Yesterday, 3 publishers reached a settlement with the Justice Department on book price fixing, whereas Apple (AAPL) and 2 other publishers decided to go to court. The issue revolves around there being collusion to adopt agency pricing, where the publishers set the retail price for e-books and the retailers, such as Amazon.com (AMZN), Barnes & Noble (BKS) or Apple get a fixed commission as a percentage of the e-book price. This model was adopted in place of the former wholesale model, where publishers would sell the books to retailers, and these would set the retail price and define their own margins.
The reason the publishers colluded to force adoption of the agency model, was mostly because Amazon.com kept on deeply discounting the e-books, accepting very low margins but, in return, getting market share, bargaining power and driving competitors out of the market. The publishers saw this as undermining their position, and, over time, their margins. So they pushed towards the agency model -- which enabled e-book prices to remain higher than they would otherwise have been. This excellent article on WSJ goes into greater detail regarding the evolution of this situation.
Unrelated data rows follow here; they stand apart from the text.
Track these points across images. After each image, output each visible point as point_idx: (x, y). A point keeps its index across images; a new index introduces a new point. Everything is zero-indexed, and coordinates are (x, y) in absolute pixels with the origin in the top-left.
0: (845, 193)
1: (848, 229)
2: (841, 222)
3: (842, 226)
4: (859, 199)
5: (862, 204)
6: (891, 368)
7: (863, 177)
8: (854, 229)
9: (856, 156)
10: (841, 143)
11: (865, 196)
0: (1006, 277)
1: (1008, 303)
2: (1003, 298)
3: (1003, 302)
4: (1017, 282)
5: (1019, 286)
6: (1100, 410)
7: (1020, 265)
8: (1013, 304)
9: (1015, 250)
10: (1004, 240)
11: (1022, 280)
So now that this settlement and lawsuits make it a certainty that the wholesale model will be back, what can we expect? Quite a few consequences, I'd say:
Amazon.com's margins will probably get hit again
Yes, Amazon.com is cheering this settlement. It seems to be chomping at the bit to start lowering Kindle e-book prices again. But remember something -- the e-books presently being sold under the agency model have higher margins. And Amazon is presently enjoying those higher margins on them, even if its own overall margins can best be described as "apocalyptic".
So, Amazon hardly needs a lowering of margins -- which selling cheaper e-books implies -- even though Amazon was the first to say that these developments will allow it to lower Kindle e-book prices. But knowing Amazon, the odds are that it will compromise margins further anyway, even if just to make a statement.
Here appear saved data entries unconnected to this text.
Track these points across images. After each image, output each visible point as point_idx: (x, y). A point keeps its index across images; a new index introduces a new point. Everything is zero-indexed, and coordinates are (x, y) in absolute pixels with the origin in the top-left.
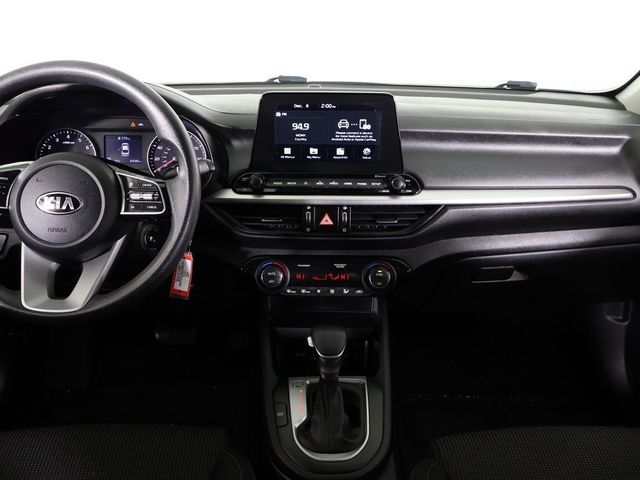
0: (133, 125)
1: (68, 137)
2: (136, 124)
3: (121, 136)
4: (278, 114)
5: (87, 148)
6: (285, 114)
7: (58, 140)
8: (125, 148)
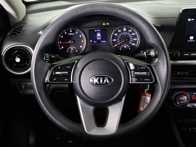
0: (104, 24)
1: (71, 31)
2: (106, 24)
3: (96, 30)
4: (189, 20)
5: (80, 36)
6: (193, 20)
7: (66, 33)
8: (99, 35)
It doesn't change the new paradigm
This decision is not going to change where the books are sold, regarding Apple's ecosystem or even Google's (GOOG) Android - where competition with Amazon.com isn't as advanced. The fact that Apple was in on the scheme shows that Apple had no problem in pushing for somewhat higher prices, and in terms of market share there's no reason it can't compete at lower prices (though it might be less willing to entertain low margins, preferring to let price-sensitive buyers go temporarily towards Amazon).
This does present a risk for Barnes & Noble
In the present system, Barnes & Noble is estimated to have as much as 25% of the market (to Amazon's 60%). Having a large slice of the market when margins are kept higher than they would otherwise be increases Barnes & Noble's survival chances. So, this development is indeed a risk for Barnes & Noble, as it will probably force it to practice lower margins when it can ill-afford it.
Although this development is cheered by Amazon, there's little reason to believe Amazon or its shareholders will gain anything from it. Even if it enables Amazon.com to wipe out Barnes & Noble, making for a temporary market share gain, the same outcome will be impossible to achieve versus Apple or Google - so over time this temporary share gain will, once again, erode. In the meantime Amazon's margins will be made even thinner than they already are.